The present events in Karnataka poignantly demonstrate what has been repeatedly shown in Independent India’s history. As Udai Raj Rai says, political institutions “work by natural play of political forces, and not by decorative, though irritating, discourses and platitudinous discussions”. In other words, what matters is the acquisition, distribution, exchange, and consumption of the power to rule, although it is dressed on all sides by appeals to democratic ideals and constitutional faith.
But the interpretation of norms and their development are judicial duties. Unlike political actors who pursue politics of interest, courts perform the politics of values (not what we desire but what we ought to). Power may conscript the values of the Constitution to its own ends, but constitutional courts do not act in self-interested ways. The trick consists in retooling the law and jurisprudence as an “enterprise” (to use Lon Fuller’s words); there is no guarantee that the enterprise will always succeed but is it a reason to altogether abandon the quest?
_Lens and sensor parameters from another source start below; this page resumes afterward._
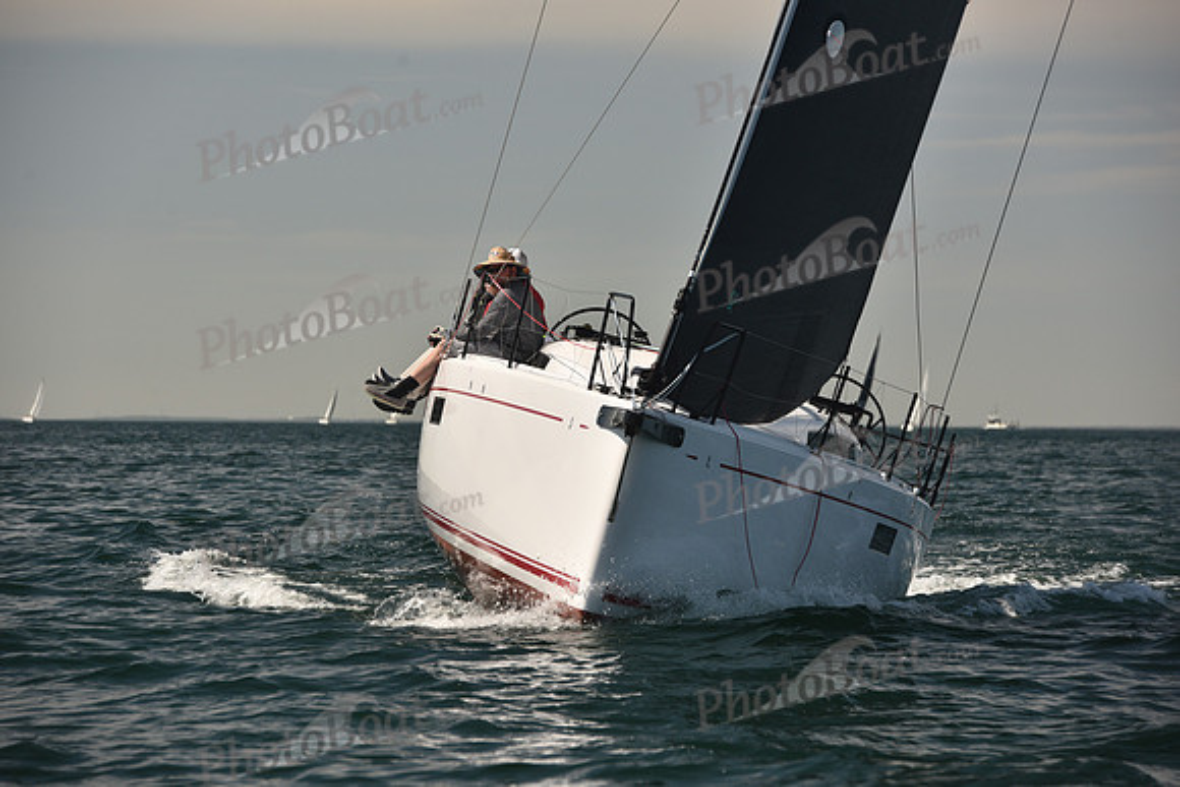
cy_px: 394
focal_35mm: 190
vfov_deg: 7.2
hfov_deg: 10.8
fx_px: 6229
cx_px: 590
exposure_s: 1/640
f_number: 7.1
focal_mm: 190
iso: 250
The late midnight sitting of the Supreme Court of India on May 16/17 suggested some grounds for hope. While declaring itself unable to stay the early morning swearing in of B S Yeddyurappa, the SC asked him to file an appearance and to share the two letters handed to the governor claiming majority for the BJP. It also described as “preposterous” the argument of the attorney general that the defection law “will not apply before the elected Member is sworn as an MLA”.
Continuing the hearing on May 18, the same Bench comprising Justices A K Sikri, S A Bobde and Ashok Bhushan, took the view that a floor test was the most “practical option” and overruling the Karnataka counsel, ordered a floor test on Saturday at 4 pm. The Court was also assured that no member of the Anglo-Indian community will be appointed for now and the pro tem speaker shall conduct the proceedings. Some controversy has already arisen on the choice of K G Bopaiah (not the seniormost member of the legislature) as pro term speaker. The substantive proceedings in the next 10 weeks will hopefully settle the nature and scope of gubernatorial discretion. The SC should also develop its powers of suggestive jurisprudence to reinforce the Sarkaria and Puncchi commission reports. It should resolutely negate the Law Commission draft white paper (from April 17, which recommends simultaneous elections to the Lok Sabha and the assemblies from 2019) which problematically suggests the relaxation of provisions of the Tenth Schedule in the case of a hung Parliament or assembly.
The Supreme Court’s revival of democracy will for long be applauded, and it must continue its quest to augment constitutional discipline, regardless of the political events today. To ensure an agenda of effective norms that arrest the abuse of discretion and power from all our political institutions is a Herculean task, but one that alone justifies judicial review powers.